## THE TASK
Each line of the data below from the one holding "For detailed information" to the one holding "11. While Catholics", inclusive, is to be reproduced exactly; no other line belongs in the answer.

## INFORMATION SUPPLIED
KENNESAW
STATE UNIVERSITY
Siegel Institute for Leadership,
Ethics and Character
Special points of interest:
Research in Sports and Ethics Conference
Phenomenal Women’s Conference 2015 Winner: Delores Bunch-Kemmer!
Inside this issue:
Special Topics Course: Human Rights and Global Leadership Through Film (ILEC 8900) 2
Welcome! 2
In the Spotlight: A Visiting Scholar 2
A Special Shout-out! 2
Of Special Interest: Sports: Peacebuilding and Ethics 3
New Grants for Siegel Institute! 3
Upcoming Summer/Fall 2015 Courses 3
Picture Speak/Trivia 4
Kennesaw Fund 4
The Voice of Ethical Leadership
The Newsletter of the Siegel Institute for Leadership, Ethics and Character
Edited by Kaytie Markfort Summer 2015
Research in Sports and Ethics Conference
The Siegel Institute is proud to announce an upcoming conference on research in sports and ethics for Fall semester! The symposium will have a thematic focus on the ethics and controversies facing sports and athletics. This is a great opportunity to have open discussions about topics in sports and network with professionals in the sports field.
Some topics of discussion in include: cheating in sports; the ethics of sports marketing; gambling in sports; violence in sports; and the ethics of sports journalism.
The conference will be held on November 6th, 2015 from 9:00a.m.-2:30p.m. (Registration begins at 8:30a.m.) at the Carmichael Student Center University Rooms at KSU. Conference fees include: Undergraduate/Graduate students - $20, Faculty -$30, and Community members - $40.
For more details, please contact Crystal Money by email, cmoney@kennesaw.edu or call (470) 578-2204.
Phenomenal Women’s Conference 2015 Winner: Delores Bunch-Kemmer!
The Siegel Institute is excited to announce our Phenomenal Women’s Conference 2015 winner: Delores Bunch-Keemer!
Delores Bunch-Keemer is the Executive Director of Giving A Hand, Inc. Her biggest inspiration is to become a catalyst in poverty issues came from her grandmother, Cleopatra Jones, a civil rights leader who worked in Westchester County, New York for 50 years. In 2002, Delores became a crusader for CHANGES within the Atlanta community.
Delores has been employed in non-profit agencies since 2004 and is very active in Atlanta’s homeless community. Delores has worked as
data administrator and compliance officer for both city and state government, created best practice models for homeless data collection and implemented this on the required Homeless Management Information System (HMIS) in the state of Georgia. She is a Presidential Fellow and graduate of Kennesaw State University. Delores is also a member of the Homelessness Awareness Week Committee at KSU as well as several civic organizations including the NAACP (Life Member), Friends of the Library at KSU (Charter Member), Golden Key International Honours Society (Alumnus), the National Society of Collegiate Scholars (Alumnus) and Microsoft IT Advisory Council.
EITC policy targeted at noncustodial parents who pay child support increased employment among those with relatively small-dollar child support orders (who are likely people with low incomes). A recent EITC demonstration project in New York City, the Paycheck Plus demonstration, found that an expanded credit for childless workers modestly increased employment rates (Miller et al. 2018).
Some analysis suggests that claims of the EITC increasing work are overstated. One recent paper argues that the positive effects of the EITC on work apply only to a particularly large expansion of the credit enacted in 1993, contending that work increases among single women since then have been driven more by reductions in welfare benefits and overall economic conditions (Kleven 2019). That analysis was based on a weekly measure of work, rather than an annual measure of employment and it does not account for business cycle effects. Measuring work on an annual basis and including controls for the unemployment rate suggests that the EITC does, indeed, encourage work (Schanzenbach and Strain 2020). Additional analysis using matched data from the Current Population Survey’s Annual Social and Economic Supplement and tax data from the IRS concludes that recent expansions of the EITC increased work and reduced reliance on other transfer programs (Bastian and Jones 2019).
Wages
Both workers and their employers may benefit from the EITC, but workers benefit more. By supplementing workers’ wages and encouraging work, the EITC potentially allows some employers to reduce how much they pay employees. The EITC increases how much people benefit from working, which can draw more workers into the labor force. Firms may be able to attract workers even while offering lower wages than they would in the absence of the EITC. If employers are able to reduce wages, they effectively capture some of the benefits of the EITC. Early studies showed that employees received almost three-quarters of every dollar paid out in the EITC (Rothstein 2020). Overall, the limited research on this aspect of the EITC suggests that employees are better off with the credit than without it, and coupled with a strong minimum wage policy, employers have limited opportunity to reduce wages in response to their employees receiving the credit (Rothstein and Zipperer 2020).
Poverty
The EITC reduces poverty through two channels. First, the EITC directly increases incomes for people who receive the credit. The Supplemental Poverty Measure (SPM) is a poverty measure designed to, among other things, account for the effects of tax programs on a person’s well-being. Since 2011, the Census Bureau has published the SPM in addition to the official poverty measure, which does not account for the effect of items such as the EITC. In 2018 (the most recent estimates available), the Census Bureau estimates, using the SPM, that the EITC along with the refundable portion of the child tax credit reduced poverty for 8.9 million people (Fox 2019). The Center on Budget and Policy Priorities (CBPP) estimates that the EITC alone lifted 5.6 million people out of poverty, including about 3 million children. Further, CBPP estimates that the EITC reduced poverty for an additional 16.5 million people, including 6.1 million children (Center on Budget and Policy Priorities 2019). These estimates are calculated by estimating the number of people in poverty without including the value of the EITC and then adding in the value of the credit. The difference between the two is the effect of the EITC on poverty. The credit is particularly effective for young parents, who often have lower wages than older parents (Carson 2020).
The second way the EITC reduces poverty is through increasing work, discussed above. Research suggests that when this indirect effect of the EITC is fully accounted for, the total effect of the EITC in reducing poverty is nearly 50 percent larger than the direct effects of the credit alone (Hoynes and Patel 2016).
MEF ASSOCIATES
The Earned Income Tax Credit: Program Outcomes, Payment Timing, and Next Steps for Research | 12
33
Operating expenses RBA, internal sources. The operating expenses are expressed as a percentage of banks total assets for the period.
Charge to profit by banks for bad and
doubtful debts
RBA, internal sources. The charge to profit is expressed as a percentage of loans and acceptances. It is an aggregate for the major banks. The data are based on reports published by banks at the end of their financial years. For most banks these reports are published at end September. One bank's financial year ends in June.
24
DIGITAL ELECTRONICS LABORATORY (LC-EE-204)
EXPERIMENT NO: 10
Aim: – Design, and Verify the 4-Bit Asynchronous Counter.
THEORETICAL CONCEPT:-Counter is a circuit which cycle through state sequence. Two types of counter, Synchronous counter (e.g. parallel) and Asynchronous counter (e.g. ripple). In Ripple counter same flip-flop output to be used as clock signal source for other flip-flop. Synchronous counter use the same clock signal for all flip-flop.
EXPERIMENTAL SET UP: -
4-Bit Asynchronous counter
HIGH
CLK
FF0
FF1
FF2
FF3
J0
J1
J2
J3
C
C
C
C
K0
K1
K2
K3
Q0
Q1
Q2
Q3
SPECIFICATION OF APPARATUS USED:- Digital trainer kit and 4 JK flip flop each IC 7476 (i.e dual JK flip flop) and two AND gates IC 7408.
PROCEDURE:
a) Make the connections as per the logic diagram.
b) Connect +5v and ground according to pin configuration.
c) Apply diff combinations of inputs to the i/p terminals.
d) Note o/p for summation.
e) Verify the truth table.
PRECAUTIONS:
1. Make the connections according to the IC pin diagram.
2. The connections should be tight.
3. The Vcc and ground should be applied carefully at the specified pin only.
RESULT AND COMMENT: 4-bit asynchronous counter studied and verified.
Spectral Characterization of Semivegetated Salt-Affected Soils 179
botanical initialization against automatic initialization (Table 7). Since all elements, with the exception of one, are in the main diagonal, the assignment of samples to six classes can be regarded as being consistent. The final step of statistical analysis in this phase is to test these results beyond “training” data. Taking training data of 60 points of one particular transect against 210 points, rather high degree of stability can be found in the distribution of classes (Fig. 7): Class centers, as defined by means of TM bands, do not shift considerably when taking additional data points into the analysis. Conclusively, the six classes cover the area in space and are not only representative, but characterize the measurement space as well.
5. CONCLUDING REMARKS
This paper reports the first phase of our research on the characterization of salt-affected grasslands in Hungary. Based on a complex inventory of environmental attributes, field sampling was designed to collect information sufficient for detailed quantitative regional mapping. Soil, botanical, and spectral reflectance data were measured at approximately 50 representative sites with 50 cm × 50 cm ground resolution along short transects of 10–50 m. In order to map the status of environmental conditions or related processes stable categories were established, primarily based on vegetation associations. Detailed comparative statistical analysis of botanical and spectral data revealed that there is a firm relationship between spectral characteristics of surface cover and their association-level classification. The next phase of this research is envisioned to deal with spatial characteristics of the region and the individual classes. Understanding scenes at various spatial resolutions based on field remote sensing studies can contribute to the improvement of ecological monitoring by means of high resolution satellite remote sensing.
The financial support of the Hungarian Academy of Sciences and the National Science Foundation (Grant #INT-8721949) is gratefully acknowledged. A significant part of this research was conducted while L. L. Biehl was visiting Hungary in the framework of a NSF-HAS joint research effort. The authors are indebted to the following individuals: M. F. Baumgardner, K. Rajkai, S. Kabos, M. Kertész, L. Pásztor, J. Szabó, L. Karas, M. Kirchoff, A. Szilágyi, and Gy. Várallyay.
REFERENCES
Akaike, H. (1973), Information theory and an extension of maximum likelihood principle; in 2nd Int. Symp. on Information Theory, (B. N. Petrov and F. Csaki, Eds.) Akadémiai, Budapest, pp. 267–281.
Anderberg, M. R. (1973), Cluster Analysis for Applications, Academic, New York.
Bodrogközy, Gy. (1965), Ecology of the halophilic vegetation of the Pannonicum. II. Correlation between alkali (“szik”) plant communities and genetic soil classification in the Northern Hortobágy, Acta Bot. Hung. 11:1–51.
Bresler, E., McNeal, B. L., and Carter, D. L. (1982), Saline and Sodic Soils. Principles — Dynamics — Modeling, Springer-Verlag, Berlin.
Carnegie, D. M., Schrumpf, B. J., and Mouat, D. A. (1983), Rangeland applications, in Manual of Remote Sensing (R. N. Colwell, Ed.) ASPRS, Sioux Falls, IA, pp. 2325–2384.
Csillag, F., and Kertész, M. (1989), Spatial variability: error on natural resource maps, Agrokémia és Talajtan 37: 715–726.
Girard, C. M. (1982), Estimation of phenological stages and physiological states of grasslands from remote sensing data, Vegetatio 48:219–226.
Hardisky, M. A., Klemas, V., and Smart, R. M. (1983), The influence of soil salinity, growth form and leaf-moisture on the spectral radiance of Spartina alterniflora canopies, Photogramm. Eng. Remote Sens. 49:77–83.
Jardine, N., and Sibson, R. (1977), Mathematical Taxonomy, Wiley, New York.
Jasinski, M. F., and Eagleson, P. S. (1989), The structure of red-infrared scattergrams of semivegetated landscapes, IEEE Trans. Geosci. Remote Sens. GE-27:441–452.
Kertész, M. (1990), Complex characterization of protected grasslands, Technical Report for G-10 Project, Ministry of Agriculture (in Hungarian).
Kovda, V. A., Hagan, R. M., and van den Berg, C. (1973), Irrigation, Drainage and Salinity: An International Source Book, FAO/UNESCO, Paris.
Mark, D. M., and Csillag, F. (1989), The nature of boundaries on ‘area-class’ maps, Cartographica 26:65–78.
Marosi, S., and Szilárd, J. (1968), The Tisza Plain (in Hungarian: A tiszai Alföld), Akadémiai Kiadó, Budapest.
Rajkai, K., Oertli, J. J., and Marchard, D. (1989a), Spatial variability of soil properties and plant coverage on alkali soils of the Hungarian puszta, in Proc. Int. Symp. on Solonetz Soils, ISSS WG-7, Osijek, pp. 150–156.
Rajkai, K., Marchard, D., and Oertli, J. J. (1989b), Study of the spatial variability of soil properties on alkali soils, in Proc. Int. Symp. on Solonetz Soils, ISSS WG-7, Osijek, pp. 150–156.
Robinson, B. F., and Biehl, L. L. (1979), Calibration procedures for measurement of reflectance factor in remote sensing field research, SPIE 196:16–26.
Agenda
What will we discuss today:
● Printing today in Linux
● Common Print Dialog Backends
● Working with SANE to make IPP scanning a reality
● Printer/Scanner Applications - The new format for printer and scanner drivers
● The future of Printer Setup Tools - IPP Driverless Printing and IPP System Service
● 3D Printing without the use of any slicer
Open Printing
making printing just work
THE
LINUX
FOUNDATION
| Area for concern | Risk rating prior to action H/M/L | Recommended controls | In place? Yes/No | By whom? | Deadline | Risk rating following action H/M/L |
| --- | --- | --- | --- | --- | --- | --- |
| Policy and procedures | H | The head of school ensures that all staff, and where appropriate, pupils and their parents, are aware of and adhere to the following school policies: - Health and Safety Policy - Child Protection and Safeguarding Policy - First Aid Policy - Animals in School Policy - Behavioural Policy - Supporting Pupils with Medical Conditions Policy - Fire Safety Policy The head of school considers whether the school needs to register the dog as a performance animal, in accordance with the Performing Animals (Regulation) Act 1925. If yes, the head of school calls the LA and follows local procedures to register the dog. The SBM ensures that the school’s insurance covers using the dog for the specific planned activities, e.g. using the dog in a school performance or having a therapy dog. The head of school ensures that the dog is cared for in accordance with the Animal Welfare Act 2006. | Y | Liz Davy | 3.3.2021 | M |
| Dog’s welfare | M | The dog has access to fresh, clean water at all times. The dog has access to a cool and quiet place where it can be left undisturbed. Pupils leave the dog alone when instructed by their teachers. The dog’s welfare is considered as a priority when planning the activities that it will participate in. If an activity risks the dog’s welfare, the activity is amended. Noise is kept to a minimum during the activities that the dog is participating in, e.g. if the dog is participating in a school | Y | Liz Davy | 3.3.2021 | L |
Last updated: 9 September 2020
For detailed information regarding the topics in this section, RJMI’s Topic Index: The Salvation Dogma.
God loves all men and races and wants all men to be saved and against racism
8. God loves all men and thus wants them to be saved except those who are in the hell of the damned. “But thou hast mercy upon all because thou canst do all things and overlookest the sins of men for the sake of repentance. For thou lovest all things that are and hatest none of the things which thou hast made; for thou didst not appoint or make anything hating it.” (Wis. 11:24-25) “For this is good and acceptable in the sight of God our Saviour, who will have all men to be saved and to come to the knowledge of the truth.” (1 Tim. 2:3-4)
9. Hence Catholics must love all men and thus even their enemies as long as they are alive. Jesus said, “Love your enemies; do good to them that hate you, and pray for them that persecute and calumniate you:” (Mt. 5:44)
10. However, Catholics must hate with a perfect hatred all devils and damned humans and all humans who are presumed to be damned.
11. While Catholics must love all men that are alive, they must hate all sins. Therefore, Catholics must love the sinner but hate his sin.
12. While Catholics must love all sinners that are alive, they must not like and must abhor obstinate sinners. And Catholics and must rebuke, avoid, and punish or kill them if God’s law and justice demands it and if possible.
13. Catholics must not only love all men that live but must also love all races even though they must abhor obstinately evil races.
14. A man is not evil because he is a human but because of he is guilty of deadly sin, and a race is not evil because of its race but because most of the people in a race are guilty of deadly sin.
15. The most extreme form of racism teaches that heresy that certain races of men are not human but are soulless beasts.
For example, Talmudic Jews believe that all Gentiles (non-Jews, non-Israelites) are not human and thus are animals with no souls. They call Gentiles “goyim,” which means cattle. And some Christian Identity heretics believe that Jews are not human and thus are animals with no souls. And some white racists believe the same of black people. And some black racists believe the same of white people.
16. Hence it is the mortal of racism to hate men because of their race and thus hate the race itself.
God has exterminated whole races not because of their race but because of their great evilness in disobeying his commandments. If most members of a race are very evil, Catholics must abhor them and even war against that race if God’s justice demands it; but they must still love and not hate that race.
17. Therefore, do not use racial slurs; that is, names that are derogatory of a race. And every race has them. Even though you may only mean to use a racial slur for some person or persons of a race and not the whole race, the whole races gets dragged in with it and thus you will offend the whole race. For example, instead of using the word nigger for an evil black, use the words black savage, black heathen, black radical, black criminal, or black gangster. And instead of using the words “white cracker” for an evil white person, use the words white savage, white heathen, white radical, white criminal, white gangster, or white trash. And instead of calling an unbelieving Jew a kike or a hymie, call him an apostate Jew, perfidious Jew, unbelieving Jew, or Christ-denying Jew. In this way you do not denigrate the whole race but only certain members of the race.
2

## ANSWER SPACE
For detailed information regarding the topics in this section, RJMI’s Topic Index: The Salvation Dogma.
God loves all men and races and wants all men to be saved and against racism
8. God loves all men and thus wants them to be saved except those who are in the hell of the damned. “But thou hast mercy upon all because thou canst do all things and overlookest the sins of men for the sake of repentance. For thou lovest all things that are and hatest none of the things which thou hast made; for thou didst not appoint or make anything hating it.” (Wis. 11:24-25) “For this is good and acceptable in the sight of God our Saviour, who will have all men to be saved and to come to the knowledge of the truth.” (1 Tim. 2:3-4)
9. Hence Catholics must love all men and thus even their enemies as long as they are alive. Jesus said, “Love your enemies; do good to them that hate you, and pray for them that persecute and calumniate you:” (Mt. 5:44)
10. However, Catholics must hate with a perfect hatred all devils and damned humans and all humans who are presumed to be damned.
11. While Catholics must love all men that are alive, they must hate all sins. Therefore, Catholics must love the sinner but hate his sin.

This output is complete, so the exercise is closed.